Since my becoming aware of Low, I have watched as Alan has started other projects, both of which seemed to address a burning need to “rock out”, to make a racket, be immersed in a mushroom cloud of rhythm and guitar, to really cut loose. I actually have sat in briefly with both The Black-Eyed Snakes and with The Retribution Gospel Choir and witnessed/felt the music, watched Alan go for it, heard his beautiful guitar sound in modes both subtle and strangulated. With records like “The Great Destroyer”, Low had surges of volume on brilliant songs like “Pissing” and “When I Go Deaf”.
That aesthetic, minus the Dave Fridmann compressed layers of distortion, is evident on this new record, “C’mon”, but is more like a Phil Spector “Wall Of Sound”. I believe Alan said they recorded “C’mon” in the church they often play in (where they did “Trust” with Tchad Blake), and it sounds deep and beautiful.
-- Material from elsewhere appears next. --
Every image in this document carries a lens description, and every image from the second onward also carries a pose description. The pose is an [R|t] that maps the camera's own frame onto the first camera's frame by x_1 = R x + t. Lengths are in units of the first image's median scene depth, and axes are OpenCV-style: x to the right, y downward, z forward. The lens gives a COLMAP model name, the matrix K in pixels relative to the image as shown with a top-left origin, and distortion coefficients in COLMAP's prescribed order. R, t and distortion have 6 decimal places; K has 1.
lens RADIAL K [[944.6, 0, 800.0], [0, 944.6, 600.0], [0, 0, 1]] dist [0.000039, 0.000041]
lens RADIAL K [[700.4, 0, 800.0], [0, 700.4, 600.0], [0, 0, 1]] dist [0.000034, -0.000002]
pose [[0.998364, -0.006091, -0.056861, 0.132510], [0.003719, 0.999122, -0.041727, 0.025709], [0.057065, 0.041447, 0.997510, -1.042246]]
Producer Matt Beckley has made this record sound appropriately dramatic, and the big tom-tom explosions (heard in another guise on the last RGC album – Alan likes big booms!), strings, and layered voices make “C’mon” , again, both lush and stark. Classic Low, yet new/expanded Low. Growth! Just listen to “You See Everything”, with the lilting 6/8 and amazing harmonies and you’ll hear some very new Low sounds… The combination of Alan and Mimi’s voices – each individually beautiful in its own right – is one of the great sounds in music, to my mind. Always beautifully voiced and usually subtly expressive/restrained, their voices are like light to me, shining on some very (at times) dark matters. At their best, transcendent….
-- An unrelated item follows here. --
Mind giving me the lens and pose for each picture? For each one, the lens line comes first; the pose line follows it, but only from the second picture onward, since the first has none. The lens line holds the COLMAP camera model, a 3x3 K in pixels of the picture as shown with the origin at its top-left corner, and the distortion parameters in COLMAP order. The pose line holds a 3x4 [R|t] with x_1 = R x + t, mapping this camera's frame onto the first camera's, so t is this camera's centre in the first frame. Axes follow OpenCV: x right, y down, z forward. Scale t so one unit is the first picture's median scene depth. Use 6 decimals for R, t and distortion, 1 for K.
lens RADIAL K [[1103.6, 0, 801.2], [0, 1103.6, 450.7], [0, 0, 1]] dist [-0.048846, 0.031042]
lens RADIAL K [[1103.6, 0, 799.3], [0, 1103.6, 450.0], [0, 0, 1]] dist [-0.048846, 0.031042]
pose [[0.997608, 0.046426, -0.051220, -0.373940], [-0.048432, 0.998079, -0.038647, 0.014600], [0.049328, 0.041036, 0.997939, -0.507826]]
I was asked in the 11th hour to overdub some guitar on 2 songs (“Done” and “Nothing But Heart”) while Alan and Matt Beckley were mixing in Matt’s apartment in Studio City, CA. It was one of those amazing scheduling miracles; I happened to be in L.A. for 4 days, and could just squeeze in the session. Alan seemed truly pleased with what they had achieved, and as I listened to tracks I was really blown away by the huge sound. There was chuckling about the reaction of “slow core” diehards. But now that I have heard the whole album, I would have to say that I think it fits right into the trajectory of the band and consequently should not be shocking or dauntingly different.
The music is more “band’-sounding than “Drums & Guns”, as varied as their later albums. As stringent, too. But what was once an almost claustrophobia-inducing use of distortion/compression here gives way to something symphonic. I do not mean to be reviewing the record! I am just ruminating…
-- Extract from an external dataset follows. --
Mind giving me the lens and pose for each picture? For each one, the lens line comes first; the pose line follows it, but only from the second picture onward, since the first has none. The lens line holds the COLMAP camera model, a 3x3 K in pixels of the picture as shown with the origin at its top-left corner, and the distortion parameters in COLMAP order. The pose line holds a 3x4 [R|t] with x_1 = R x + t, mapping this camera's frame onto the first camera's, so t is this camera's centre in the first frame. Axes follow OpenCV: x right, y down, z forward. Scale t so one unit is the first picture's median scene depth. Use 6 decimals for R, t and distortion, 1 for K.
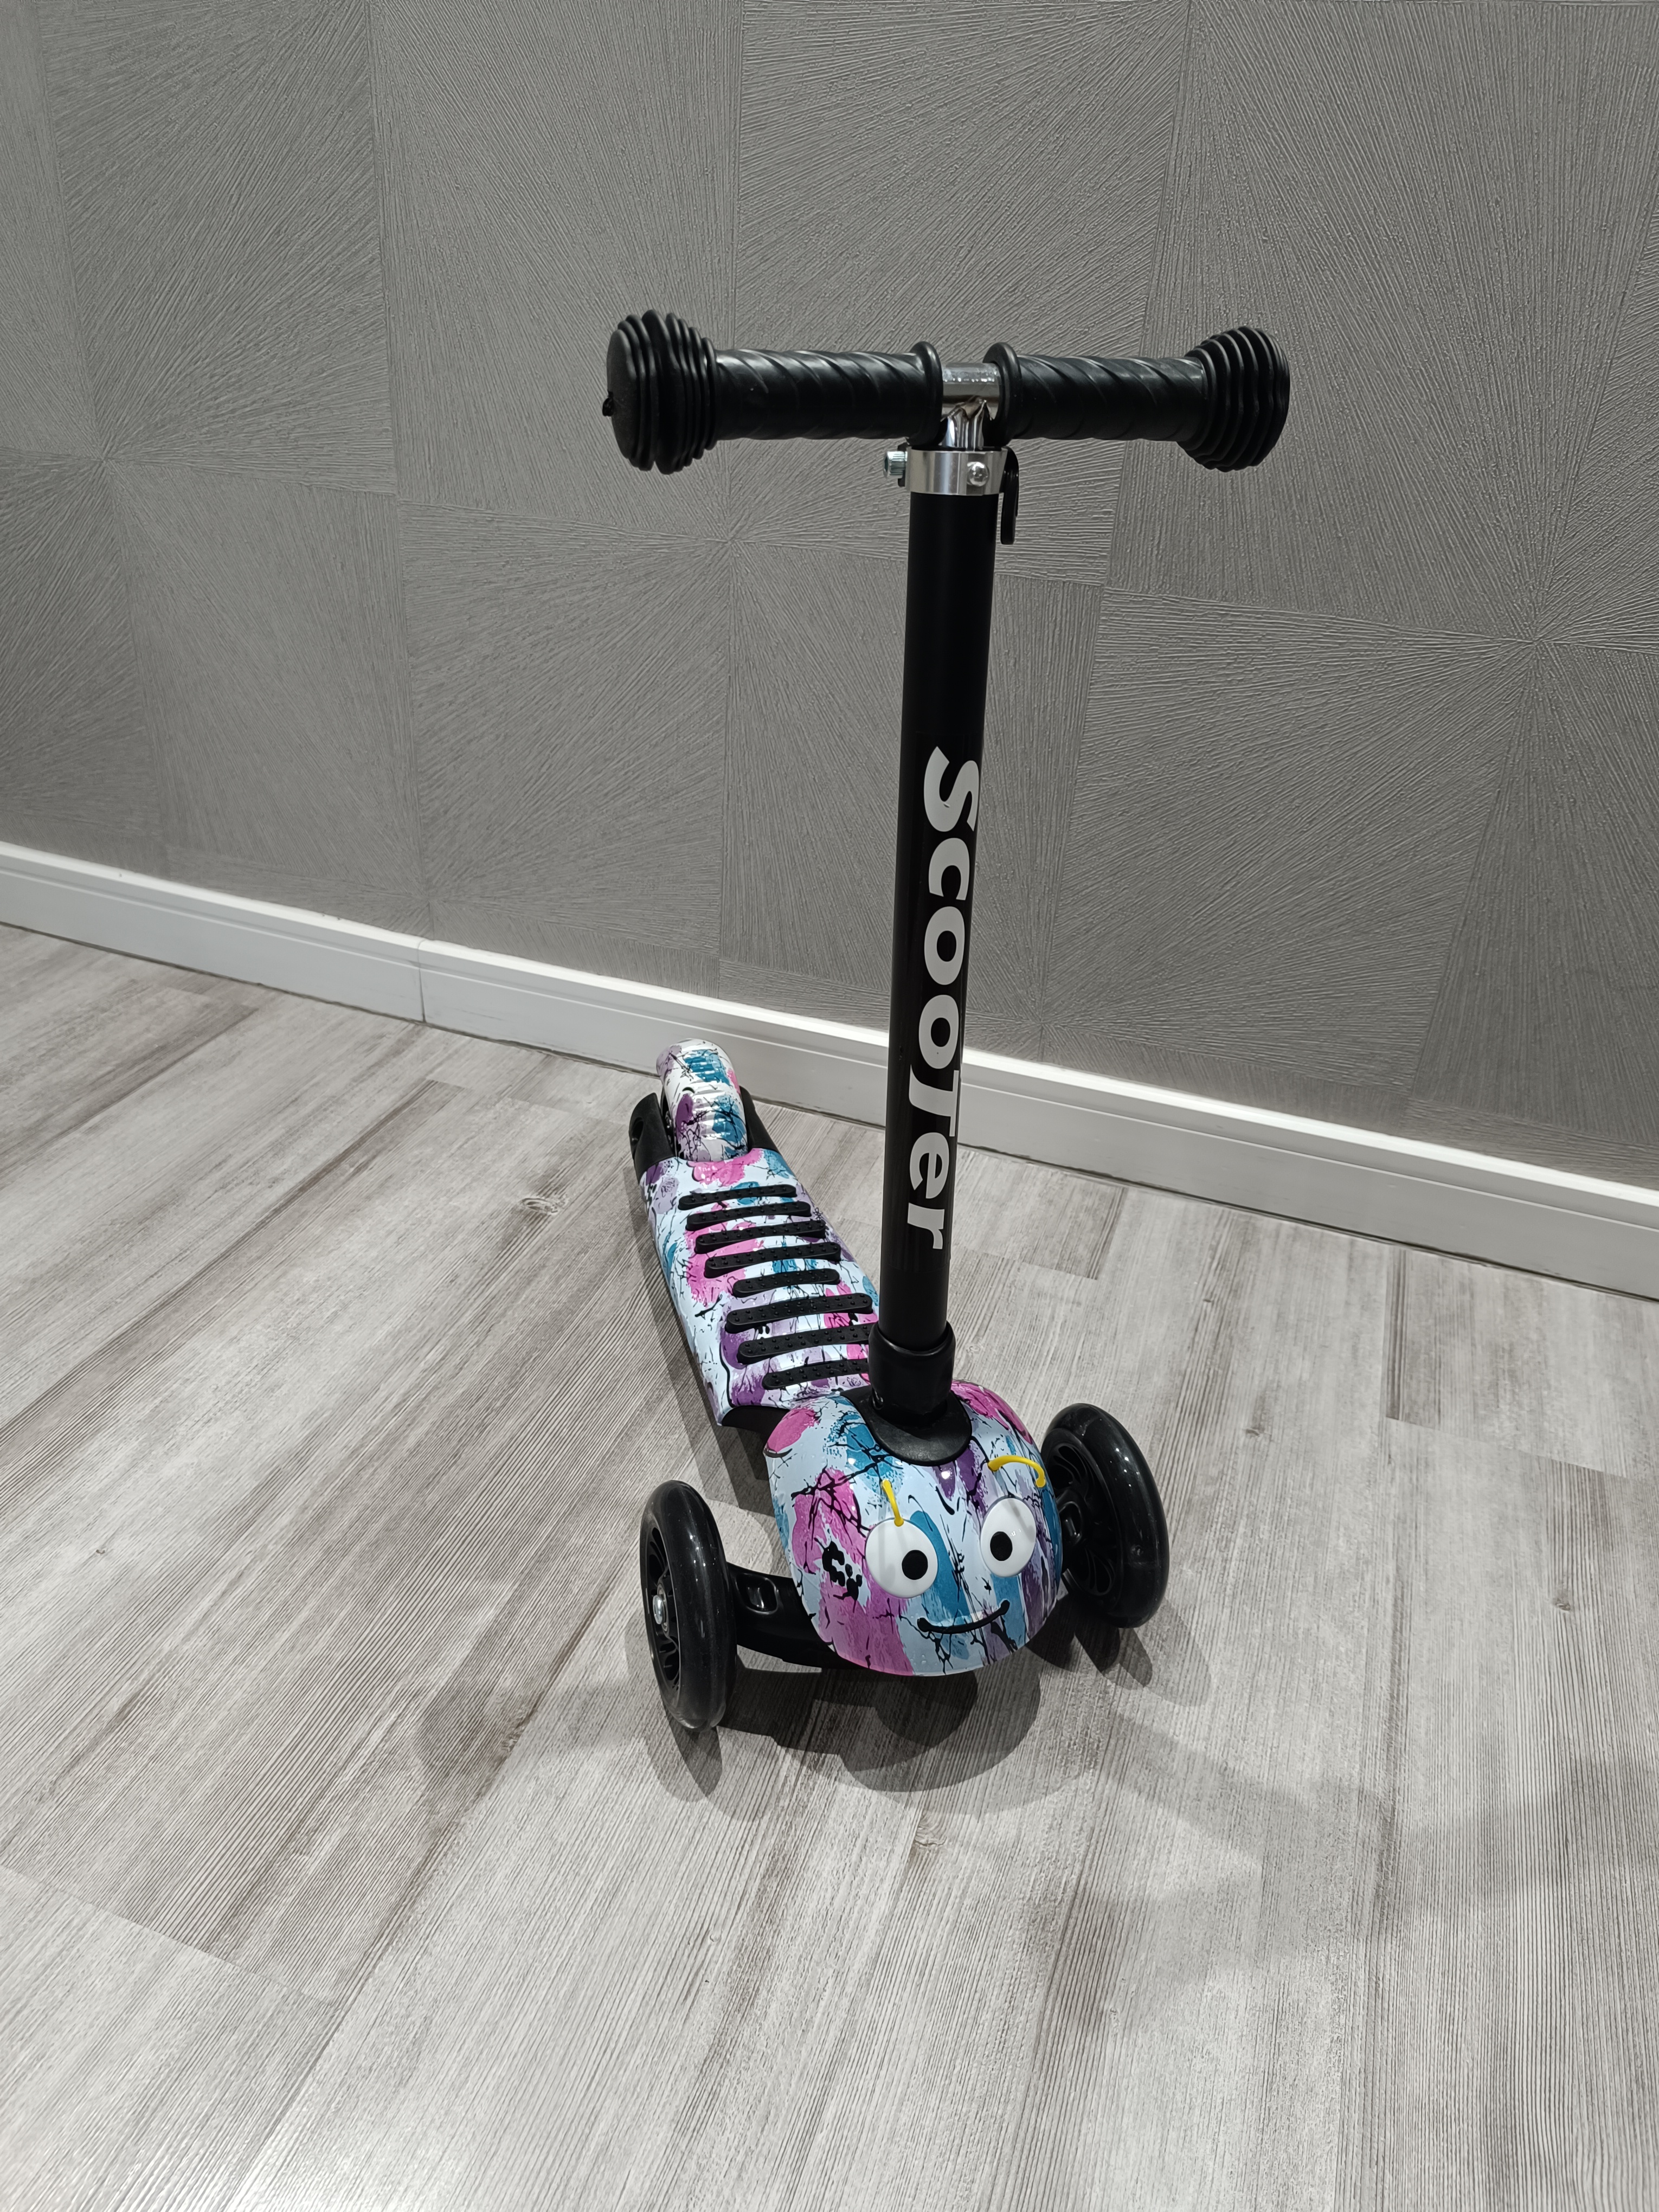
lens RADIAL K [[1507.4, 0, 828.8], [0, 1507.4, 1101.0], [0, 0, 1]] dist [0.010026, -0.024562]
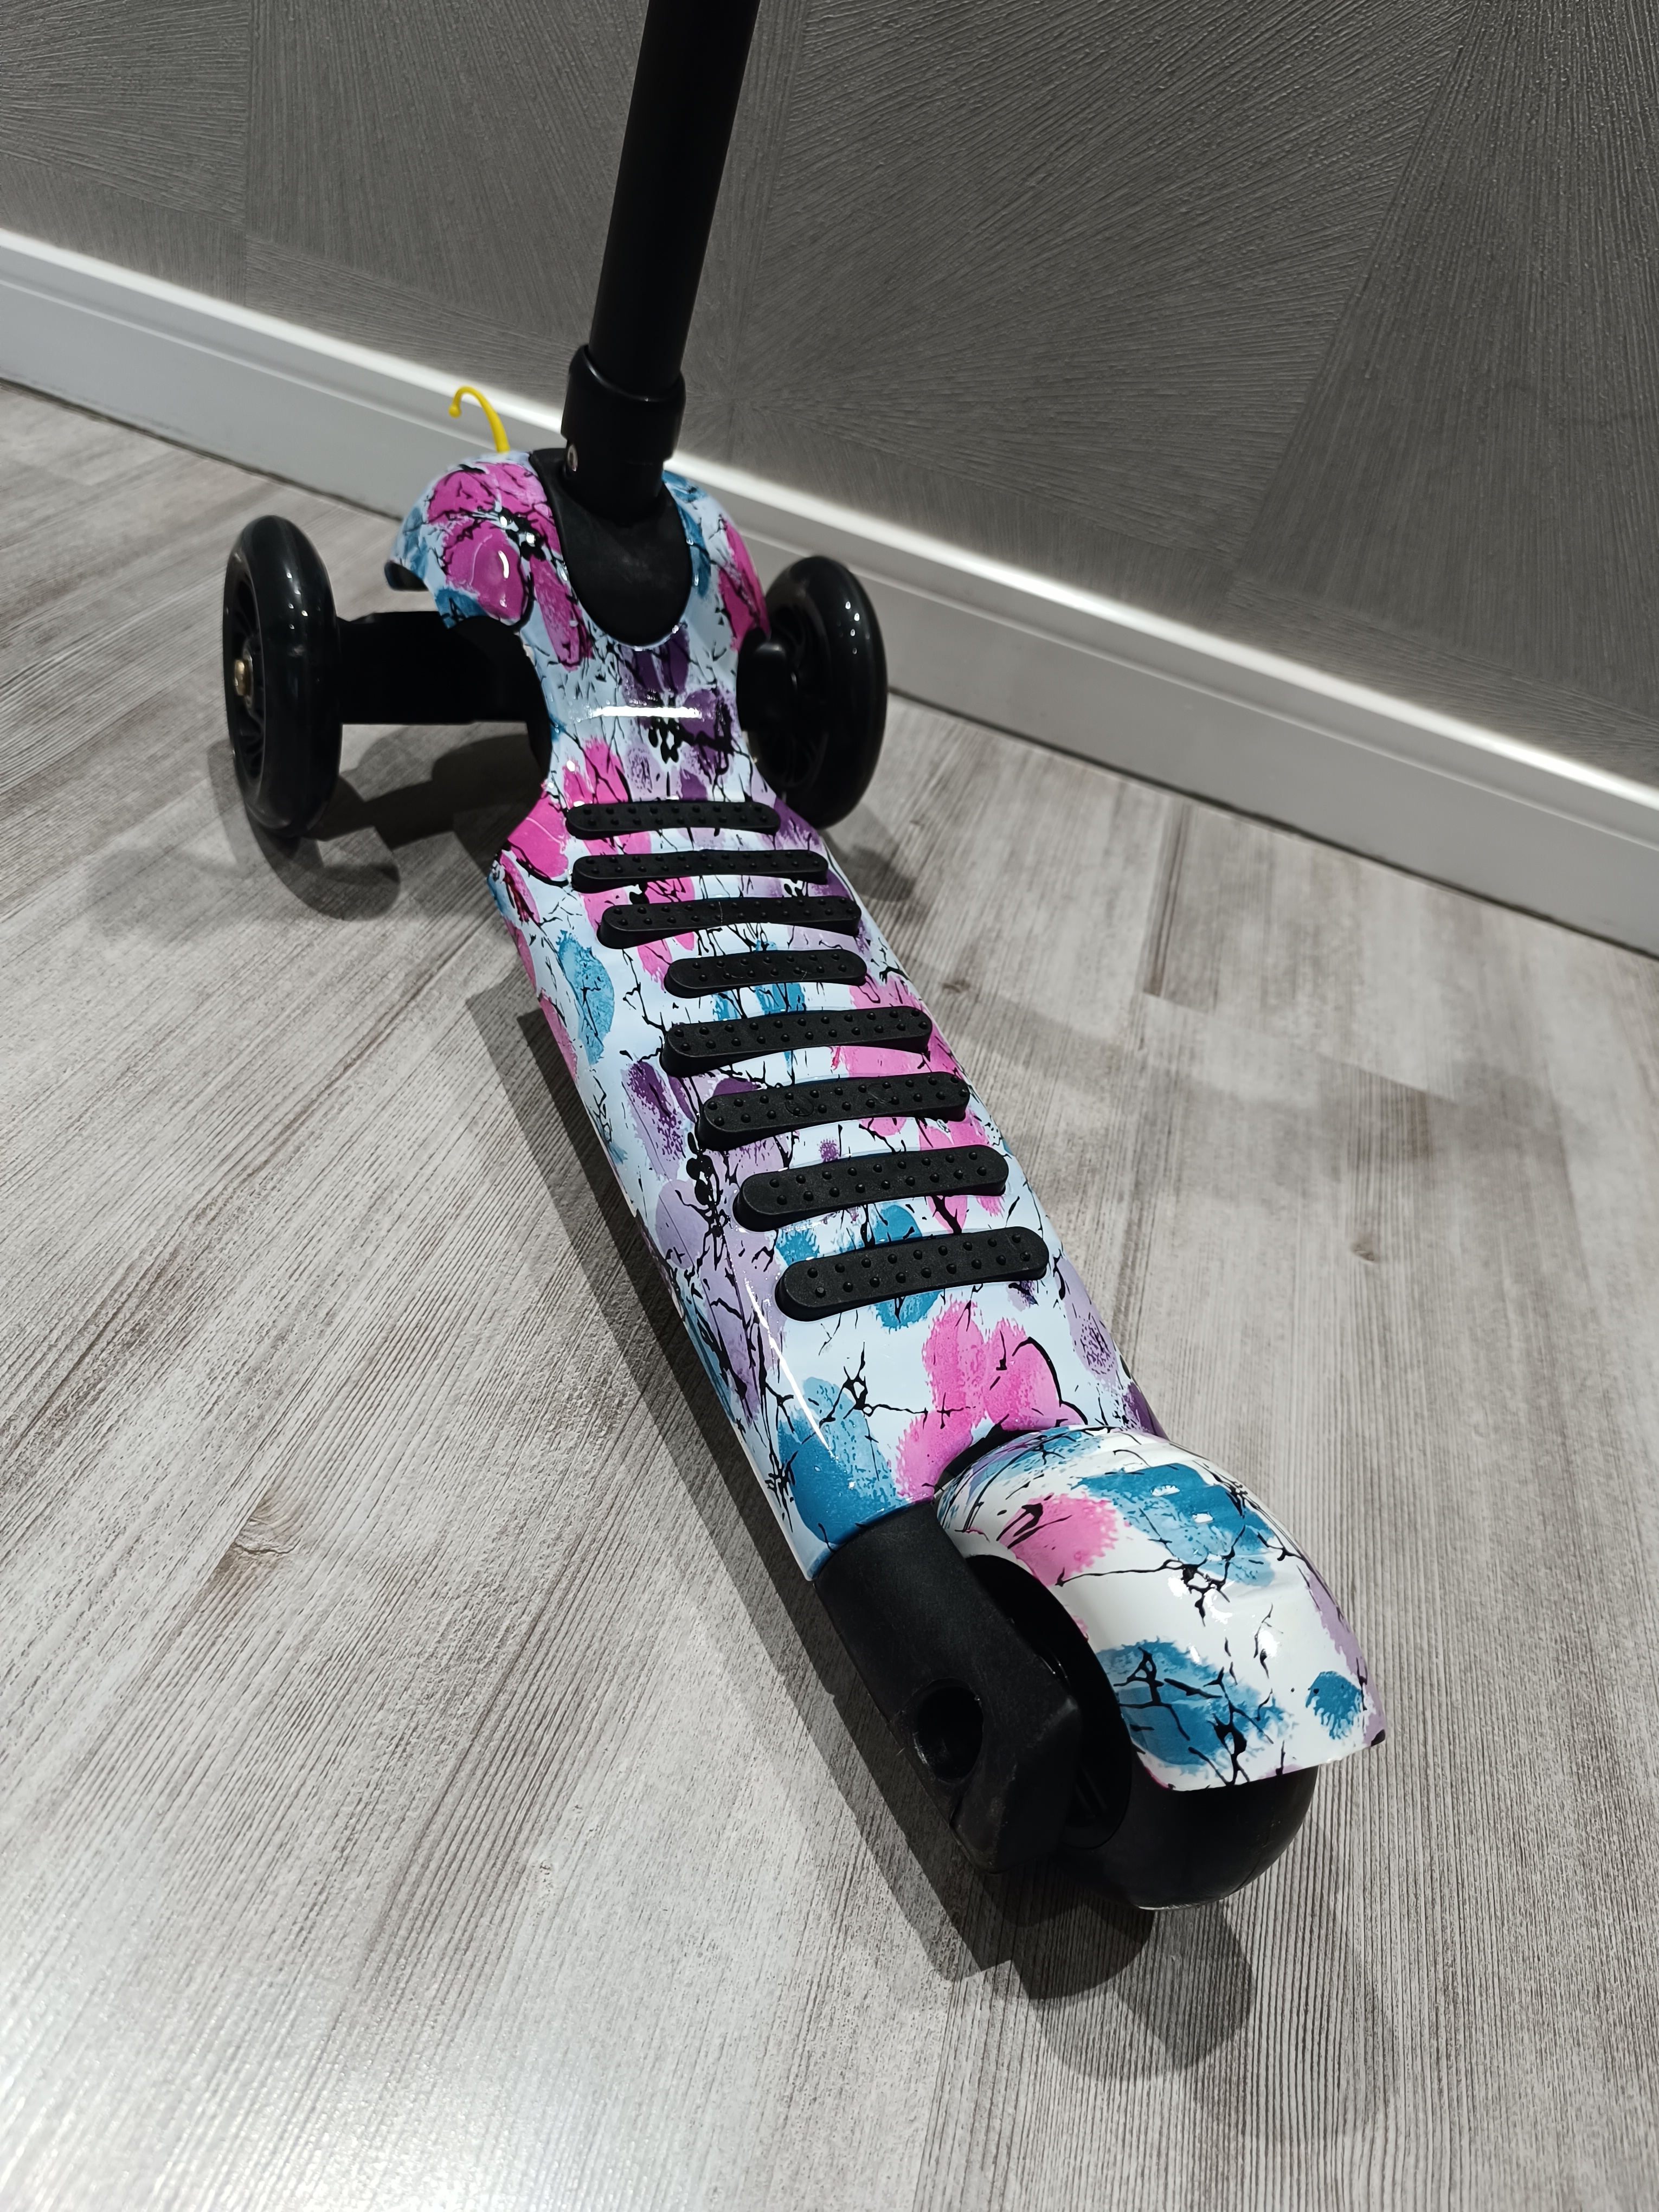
lens RADIAL K [[1526.3, 0, 829.5], [0, 1526.3, 1106.0], [0, 0, 1]] dist [0.012354, -0.033275]
pose [[0.978237, 0.093553, 0.185203, 0.109895], [-0.125395, 0.977700, 0.168461, 0.165994], [-0.165313, -0.188018, 0.968153, 0.353233]]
Tracking my lap steel, slide, and “lead” guitar took maybe two hours. Half the “session” was taken up with eating splendid Mexican food and (for me) drinking Mexican Coca-Cola. For bottleneck on “Nothing But Heart”, I used some guitar of Matt’s because my Jazzmaster’s action was too low from being bashed around on the road. I was a bit amused by this song: one basic lyric followed by an endlessly repeated chorus, not in some ways unlike “Hey Jude” with its building repetition and direct simplicity.
Upon listening to the results, I am amazed how loud I am in the mixes! And I am so pleased – not to be mixed loud, but to be on a Low record. They are, to me, one of the greatest sounds in the universe.”